WORK TASK: Word for word, please copy the line containing "sale, percent: 330 -> 310" and all lines after it in the entries below, and only those, leaving every picture out.

[Start of Attachment]

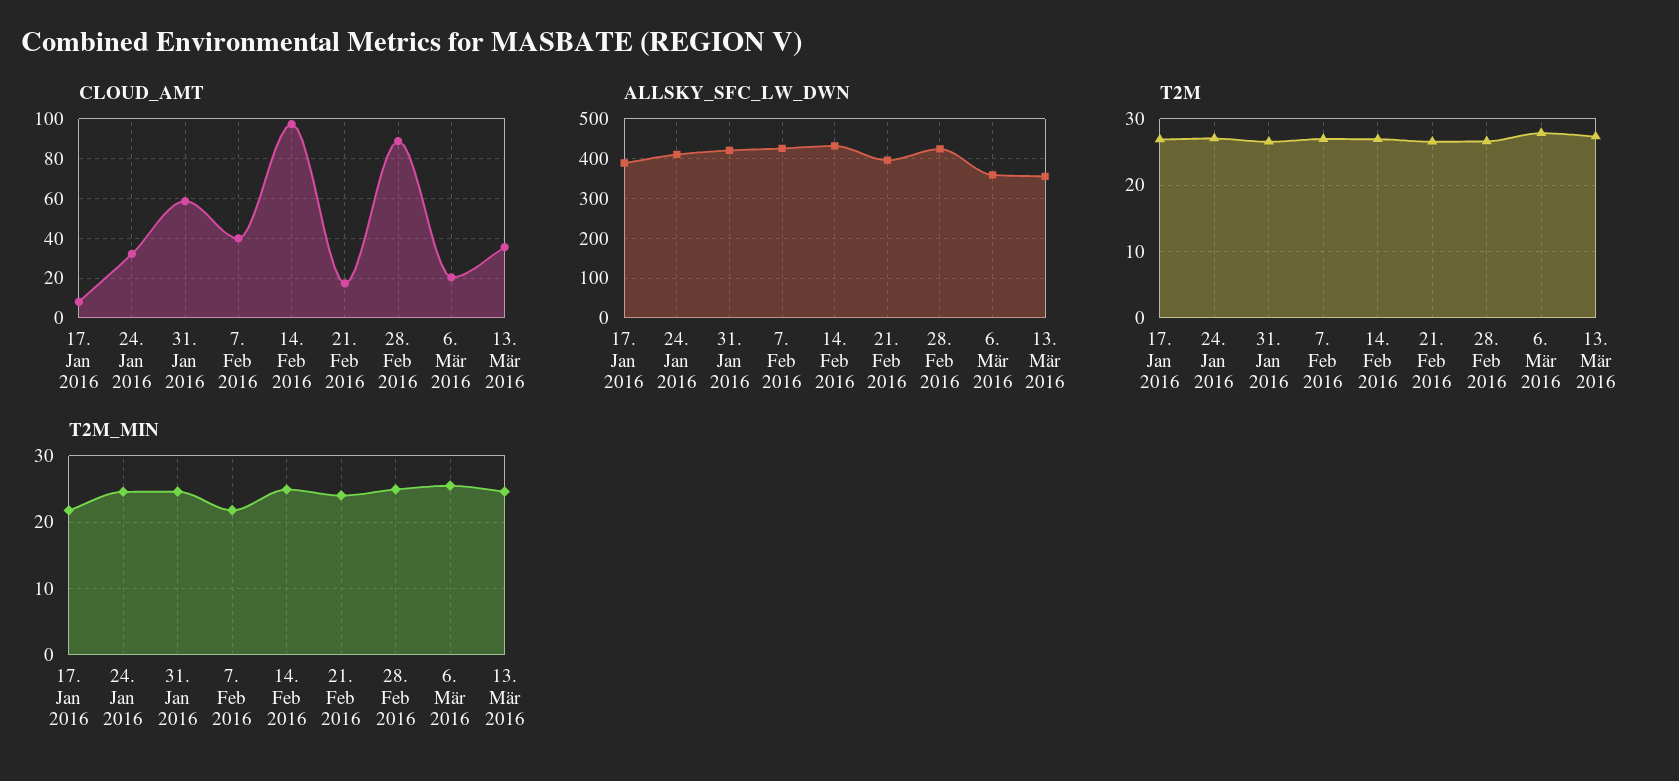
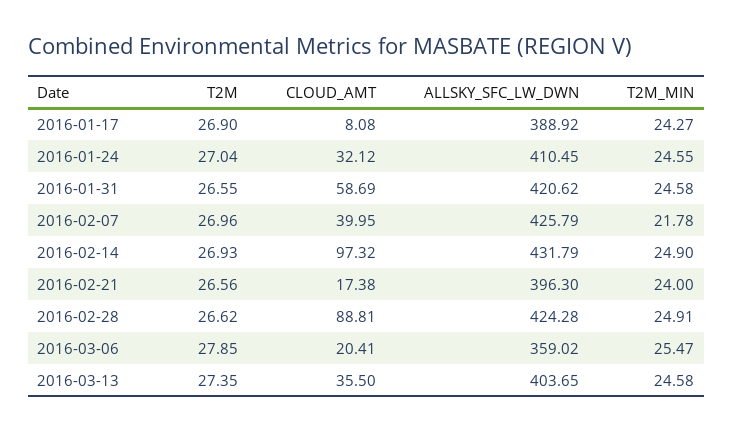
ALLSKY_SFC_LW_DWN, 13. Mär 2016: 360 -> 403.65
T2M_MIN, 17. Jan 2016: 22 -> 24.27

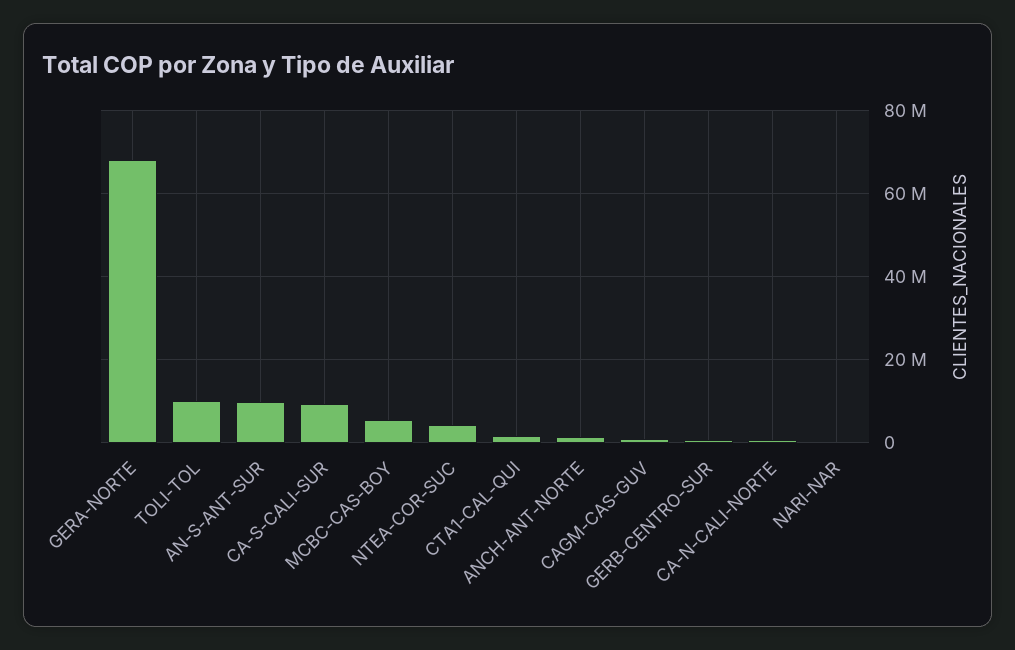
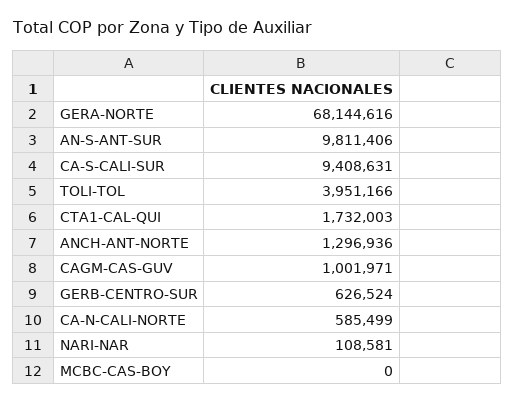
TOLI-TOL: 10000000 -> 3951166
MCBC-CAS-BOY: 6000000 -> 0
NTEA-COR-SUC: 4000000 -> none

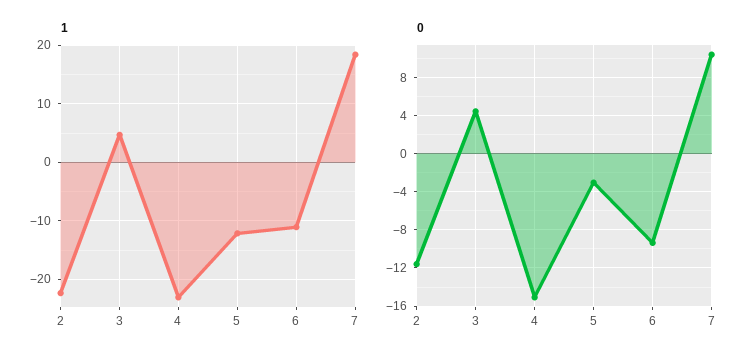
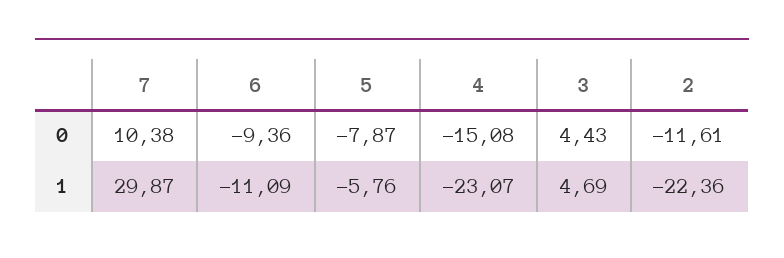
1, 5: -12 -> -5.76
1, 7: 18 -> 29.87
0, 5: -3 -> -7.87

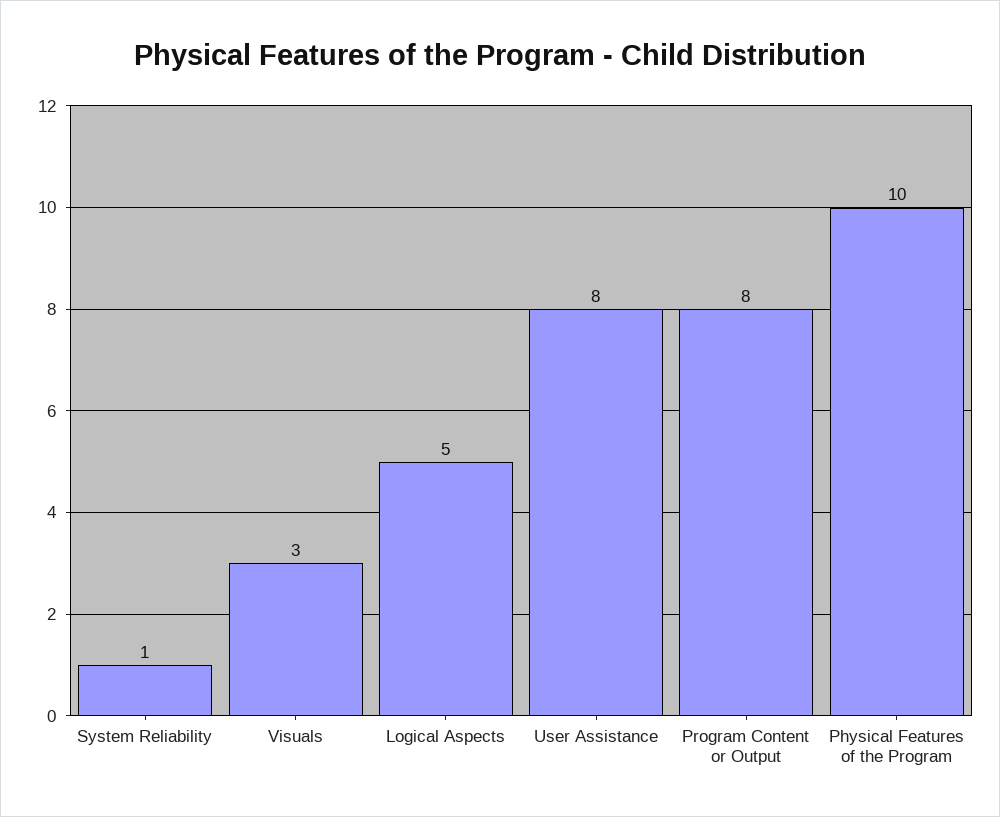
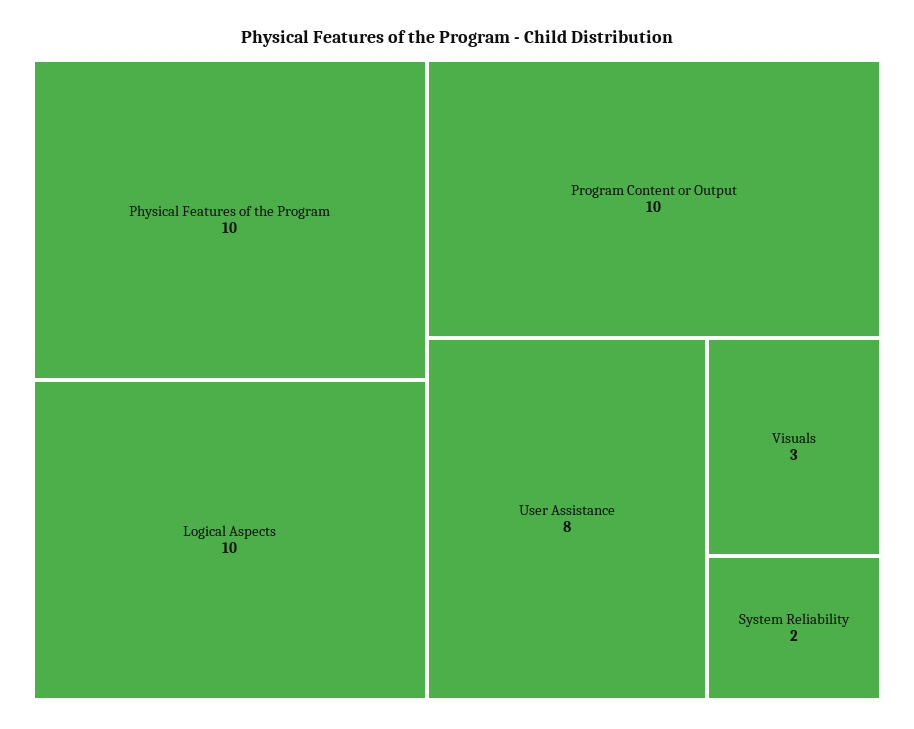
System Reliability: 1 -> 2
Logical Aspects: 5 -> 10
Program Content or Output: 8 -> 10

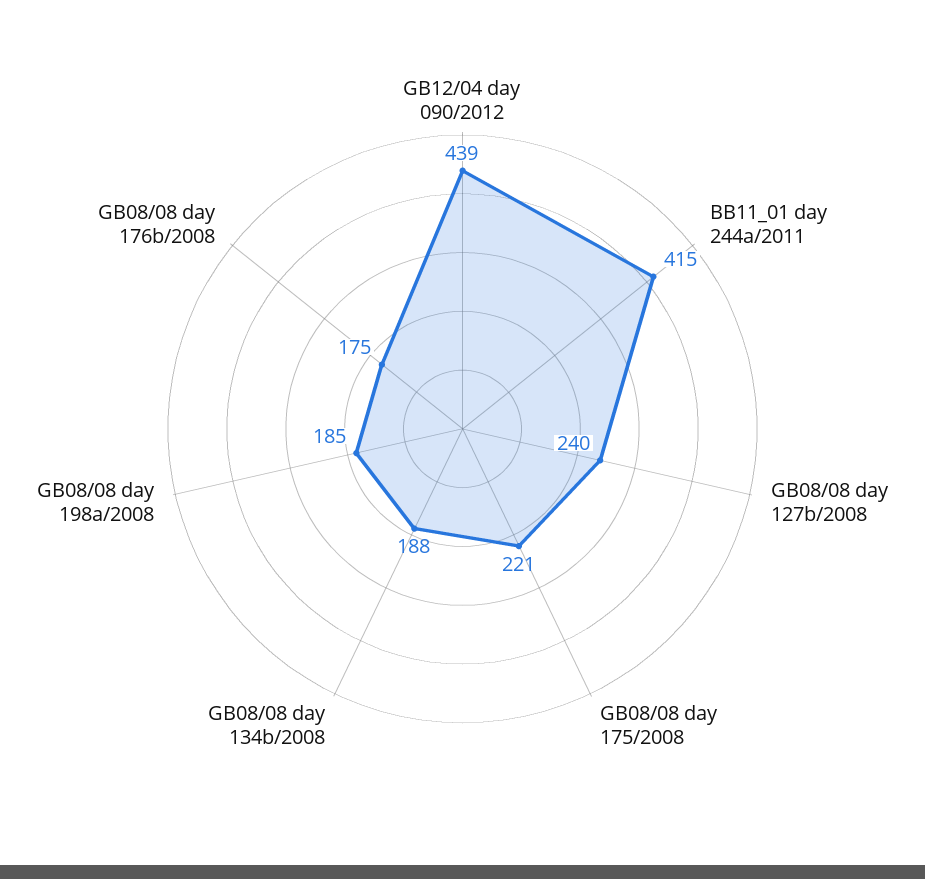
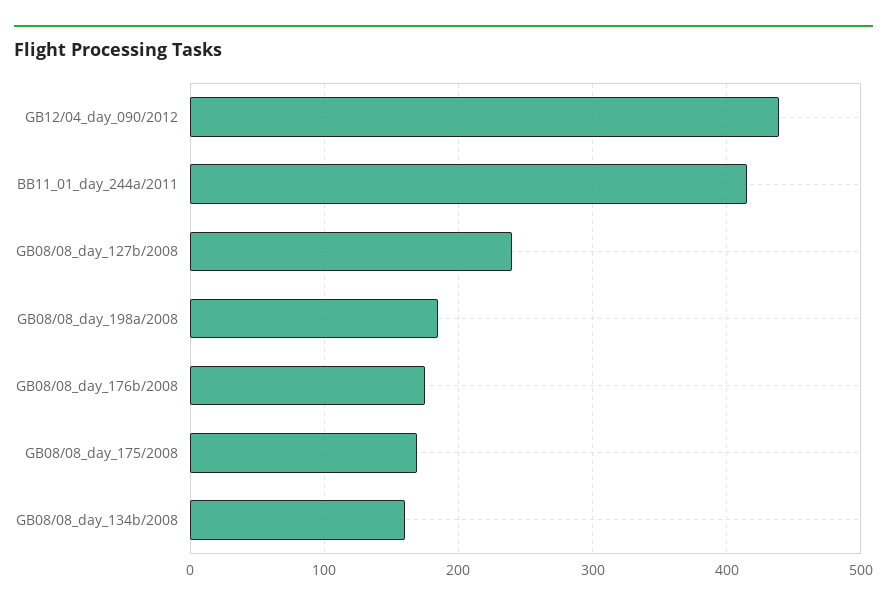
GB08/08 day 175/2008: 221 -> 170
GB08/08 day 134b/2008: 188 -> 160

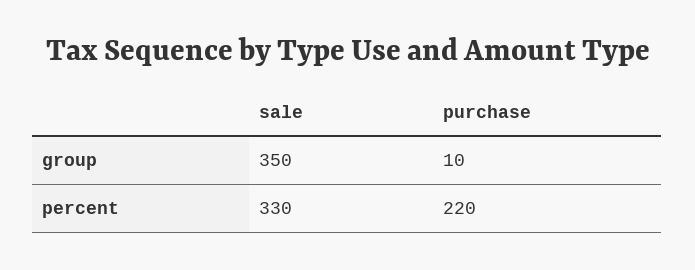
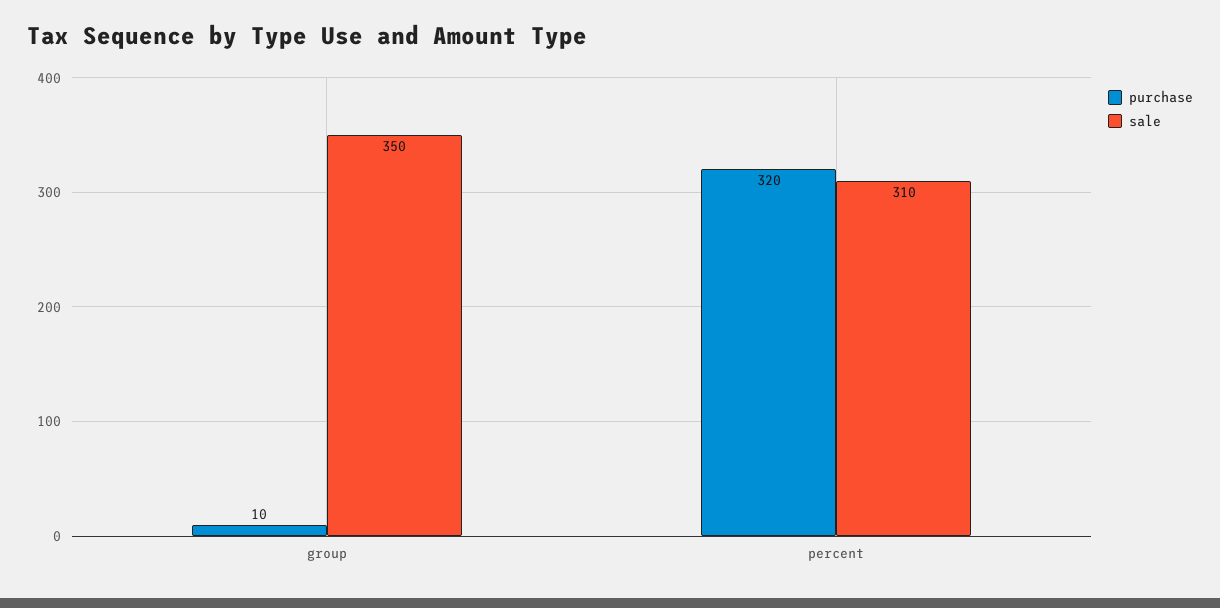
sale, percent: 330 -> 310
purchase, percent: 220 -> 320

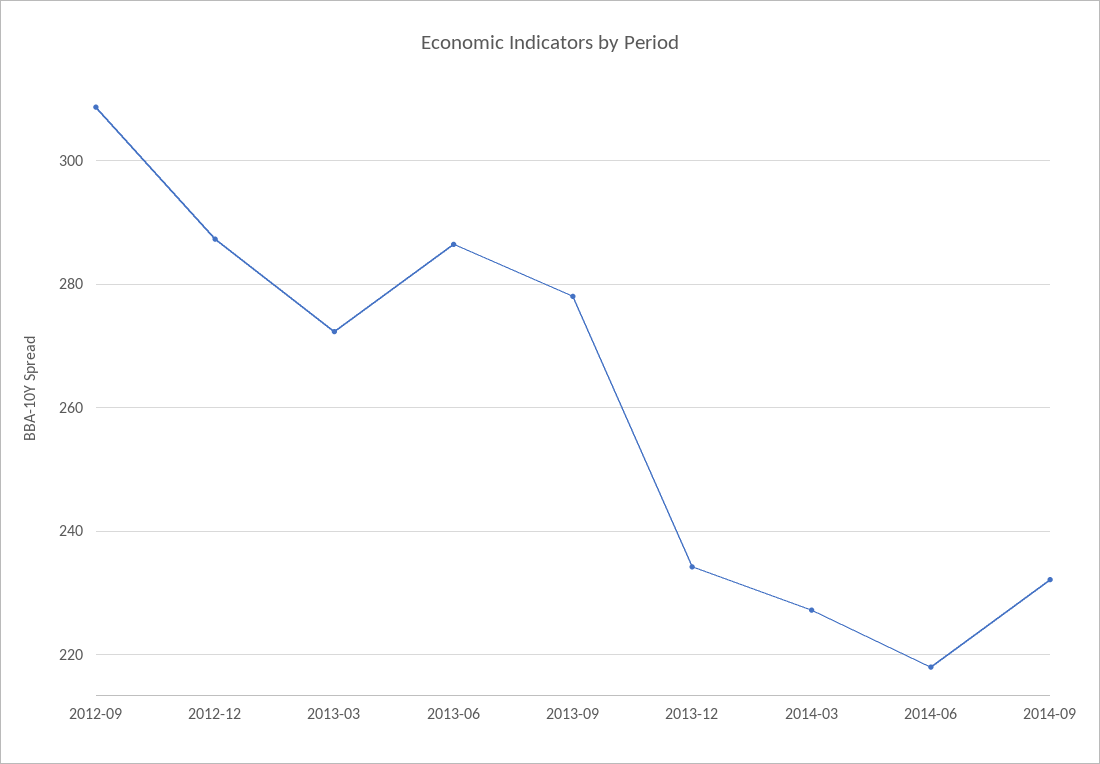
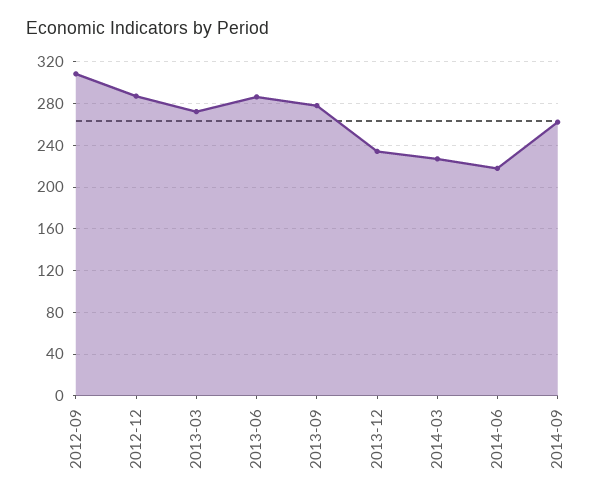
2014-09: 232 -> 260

[End of Attachment]

ANSWER:
sale, percent: 330 -> 310
purchase, percent: 220 -> 320

2014-09: 232 -> 260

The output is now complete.